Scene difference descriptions
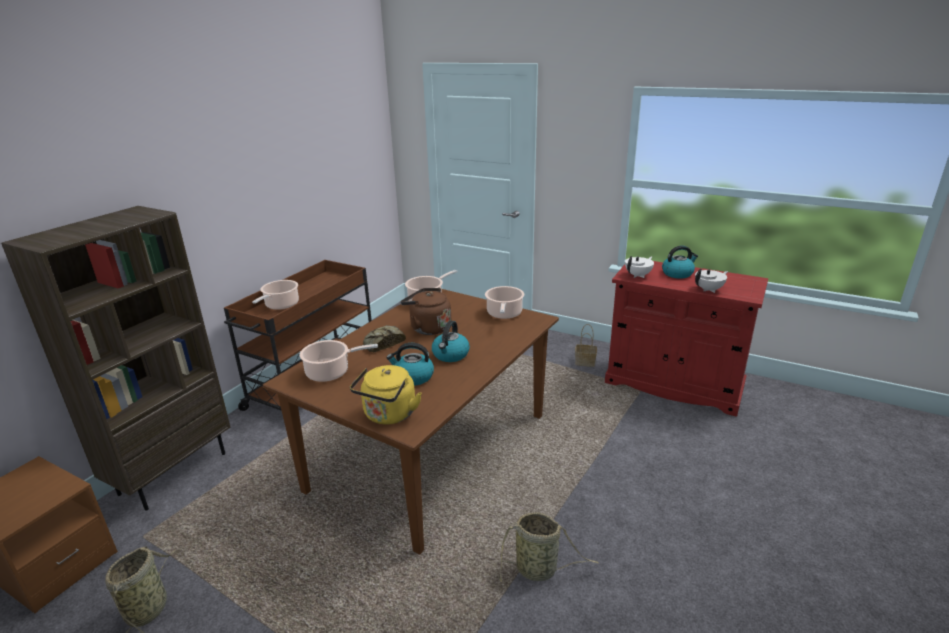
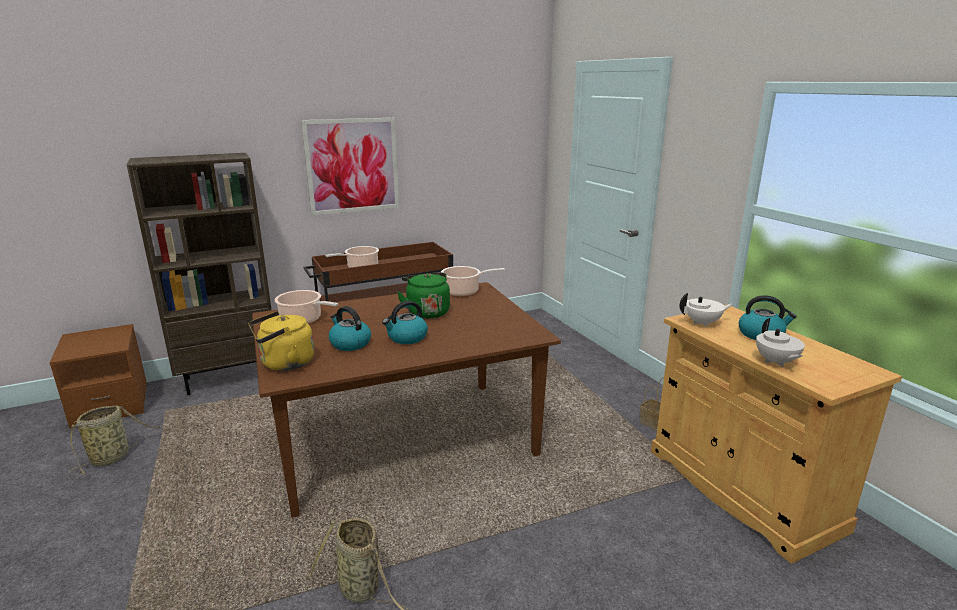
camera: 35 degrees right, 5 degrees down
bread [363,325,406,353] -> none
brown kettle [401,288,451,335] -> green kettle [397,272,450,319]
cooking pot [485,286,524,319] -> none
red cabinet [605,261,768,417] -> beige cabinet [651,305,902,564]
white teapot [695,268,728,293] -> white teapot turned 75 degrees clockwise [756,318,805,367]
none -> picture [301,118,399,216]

...

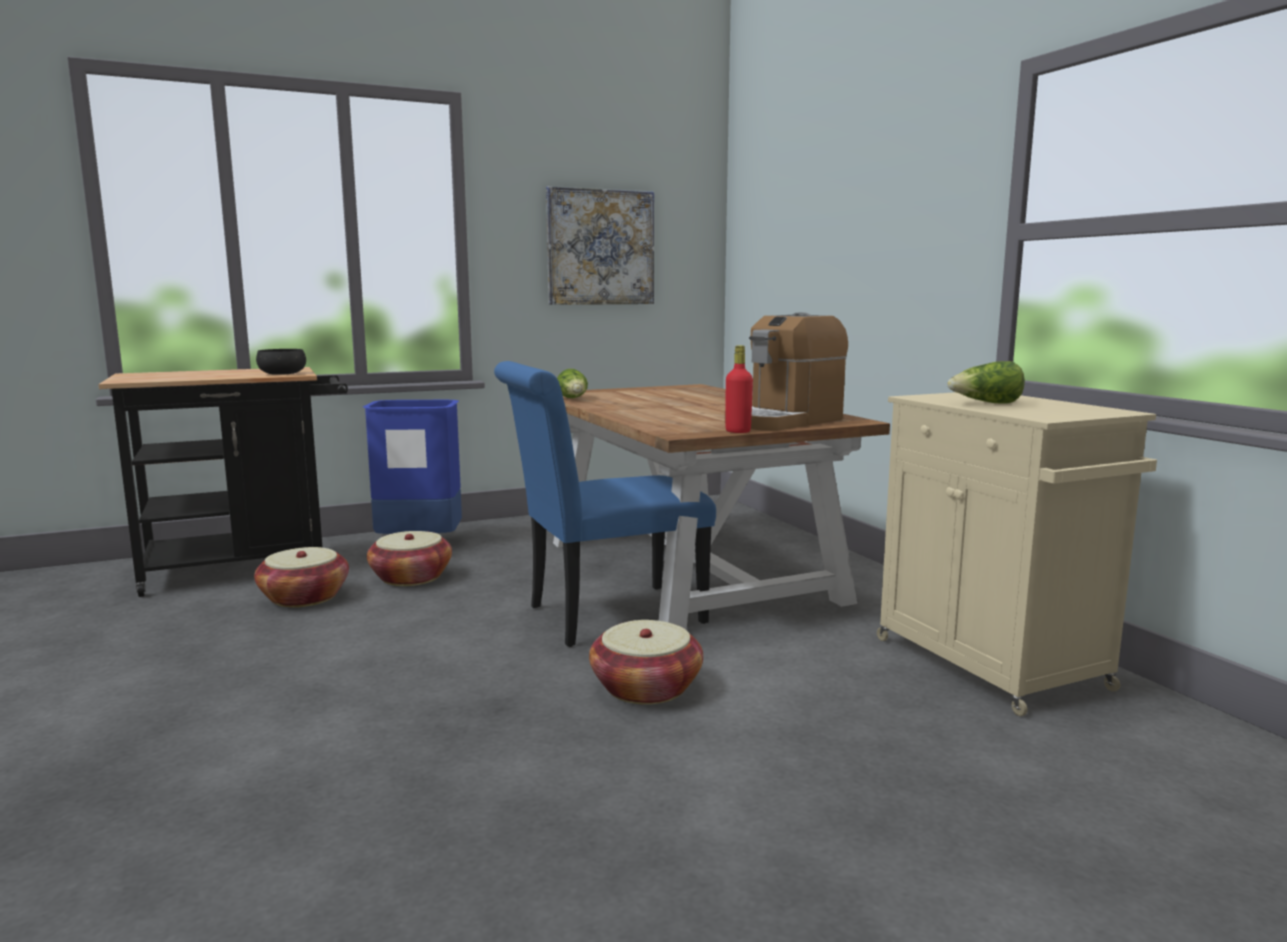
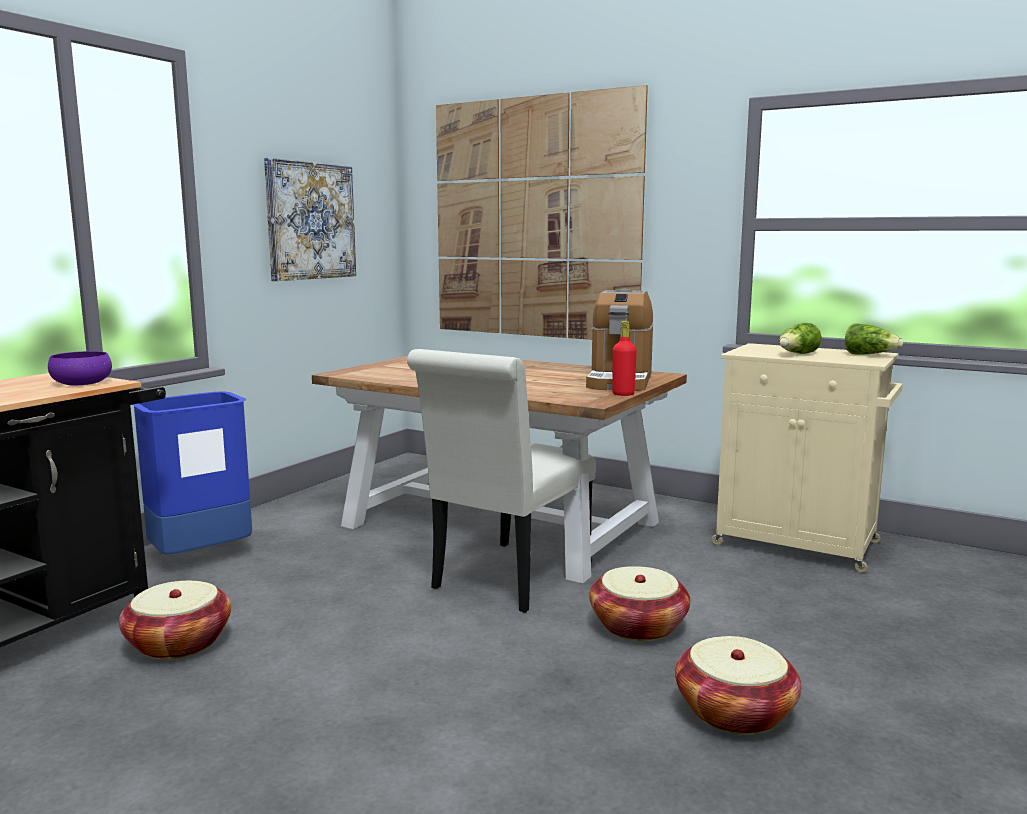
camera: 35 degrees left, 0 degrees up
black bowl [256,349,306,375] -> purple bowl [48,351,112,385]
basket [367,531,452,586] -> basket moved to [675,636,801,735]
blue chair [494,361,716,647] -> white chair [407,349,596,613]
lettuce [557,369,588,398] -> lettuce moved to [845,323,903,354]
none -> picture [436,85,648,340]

### What is required
Looking through the entries, count the lines that hold the word "white" and state that count alone.

### Result
2